(TASK GOAL): Reproduce word for word the stretch of the Gini coefficient passage from "Let’s be clear" through "versus annual measures?".

These arguments seem to me cogent, although I see reasons for keeping those measures too. Picketty prefers to talk about the income or wealth of the bottom 50%, the next 40%, then the top 10% and 1%. He dislikes the Gini coefficient because it is difficult to explain (on which I agree with him) and for not really showing the true inequality (on which I disagree). I disagree on the latter point because I think that the Gini coefficient is actually the logical extension of his approach of looking at the cumulative income or wealth of the bottom 50%, next 40% etc; all the Gini coefficient does is take it to the extreme, and it gives a genuinely good measure of total inequality (assuming the source data are ok), including the impact of the top 10%, 1%, 0.1%, etc.

Gini coefficient

The curve above yields a Gini coefficient of 0.51, which is high compared to the Gini coefficients that are commonly reported. For example Statistics New Zealand via the OECD report a Gini coefficient of 0.33 for household income. There are three reasons (at least) for the discrepancy, which make the NZIS a poor choice for inequality measures that are comparable to the most commonly used (although still ok for my purposes):

  • The NZIS is an individual measure, whereas most reported measures are done at the household level. In previous posts I’ve discussed the large numbers of zero income individuals in the NZIS. Many of these will be part of households with positive total income, contributing to a lower level of inequality in a household-based measure. There’s arguments for both methods, I think - it’s not hard to imagine the feminist argument for paying more attention to intra-household income differences.
  • Conventionally these sorts of measures are done on an annual basis. Again, this will lead to a more equal distribution than a snapshot of a single week. There’s nothing magic about annual income (why not ten years? per lifetime? or a month?), but it is a strong and understandable convention.
  • Most income inequality measures are based on income after taxes and transfers (or if both before and after are used, more emphasis is usually given to ‘after taxes and transfers’). My interpretation of the “gross weekly income from all sources” described in the technical notes for the NZIS SURF is that it represents income after transfers, but prior to tax.

Let’s be clear - I’m not saying my Gini coefficient is better than Statistics New Zealand’s. If anyone claims I’m criticising the official measure you’re misrepresenting me and please don’t! In this post, I’m exploring the technical characteristics of estimates of Gini coefficients, and I happen to have weekly, individual gross income rather than annual, household, after taxes-and-transfers income to do it with.

Weekly versus annual measures?

(Extracted data entries)
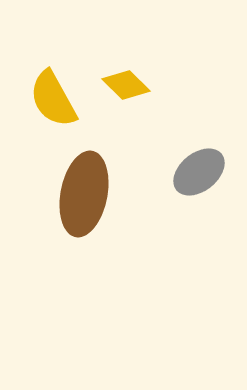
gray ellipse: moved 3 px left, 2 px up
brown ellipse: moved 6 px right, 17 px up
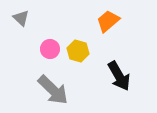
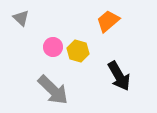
pink circle: moved 3 px right, 2 px up
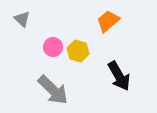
gray triangle: moved 1 px right, 1 px down
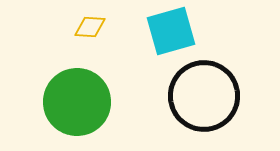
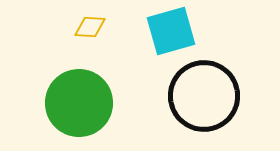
green circle: moved 2 px right, 1 px down
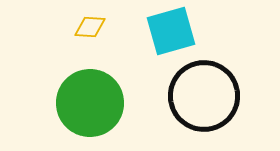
green circle: moved 11 px right
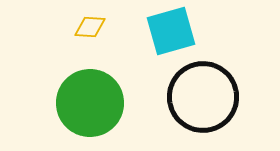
black circle: moved 1 px left, 1 px down
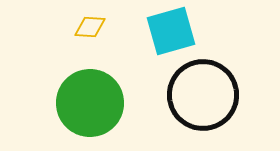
black circle: moved 2 px up
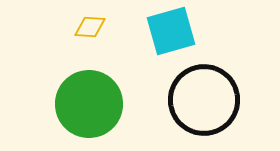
black circle: moved 1 px right, 5 px down
green circle: moved 1 px left, 1 px down
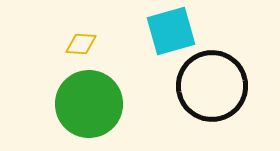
yellow diamond: moved 9 px left, 17 px down
black circle: moved 8 px right, 14 px up
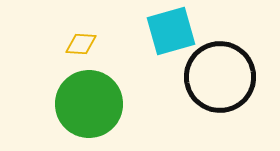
black circle: moved 8 px right, 9 px up
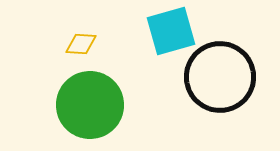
green circle: moved 1 px right, 1 px down
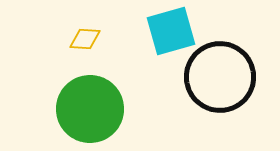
yellow diamond: moved 4 px right, 5 px up
green circle: moved 4 px down
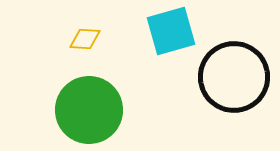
black circle: moved 14 px right
green circle: moved 1 px left, 1 px down
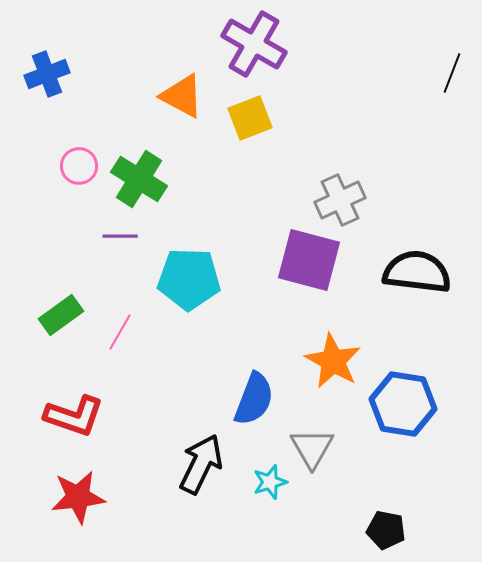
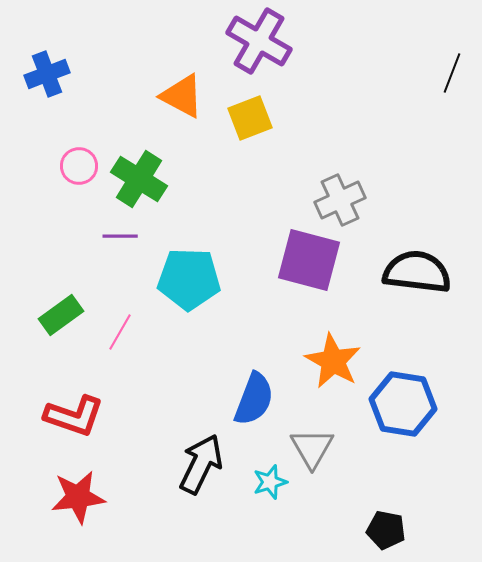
purple cross: moved 5 px right, 3 px up
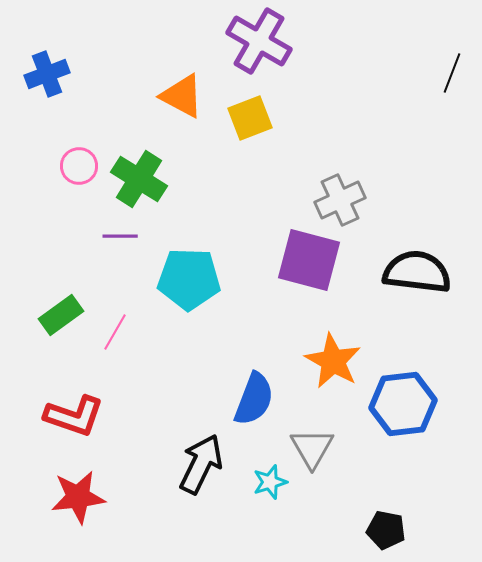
pink line: moved 5 px left
blue hexagon: rotated 16 degrees counterclockwise
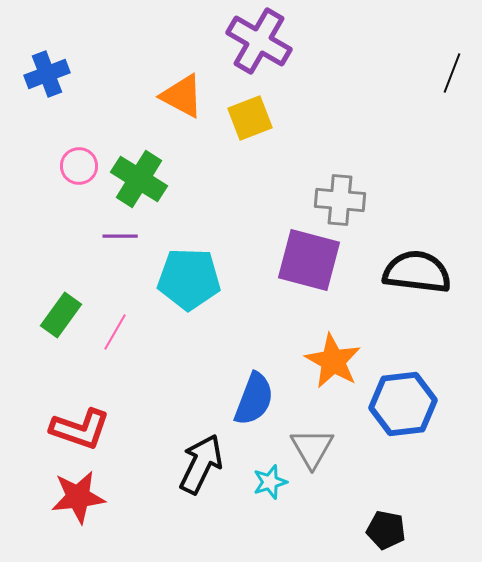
gray cross: rotated 30 degrees clockwise
green rectangle: rotated 18 degrees counterclockwise
red L-shape: moved 6 px right, 13 px down
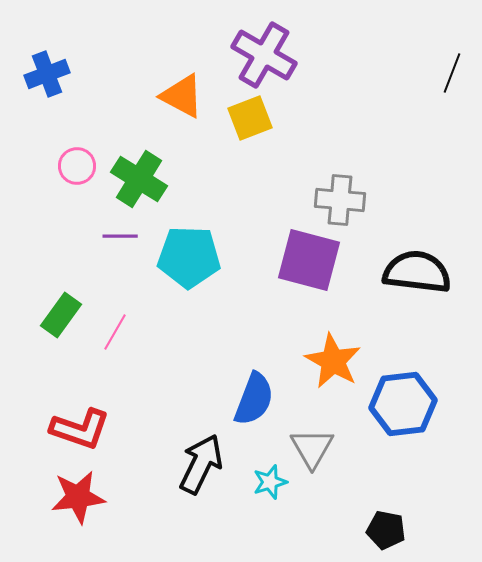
purple cross: moved 5 px right, 14 px down
pink circle: moved 2 px left
cyan pentagon: moved 22 px up
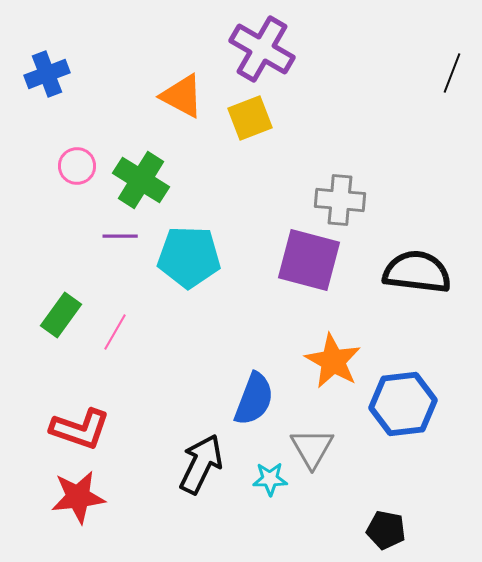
purple cross: moved 2 px left, 6 px up
green cross: moved 2 px right, 1 px down
cyan star: moved 3 px up; rotated 16 degrees clockwise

(TASK ANSWER):
Let’s be clear - I’m not saying my Gini coefficient is better than Statistics New Zealand’s. If anyone claims I’m criticising the official measure you’re misrepresenting me and please don’t! In this post, I’m exploring the technical characteristics of estimates of Gini coefficients, and I happen to have weekly, individual gross income rather than annual, household, after taxes-and-transfers income to do it with.

Weekly versus annual measures?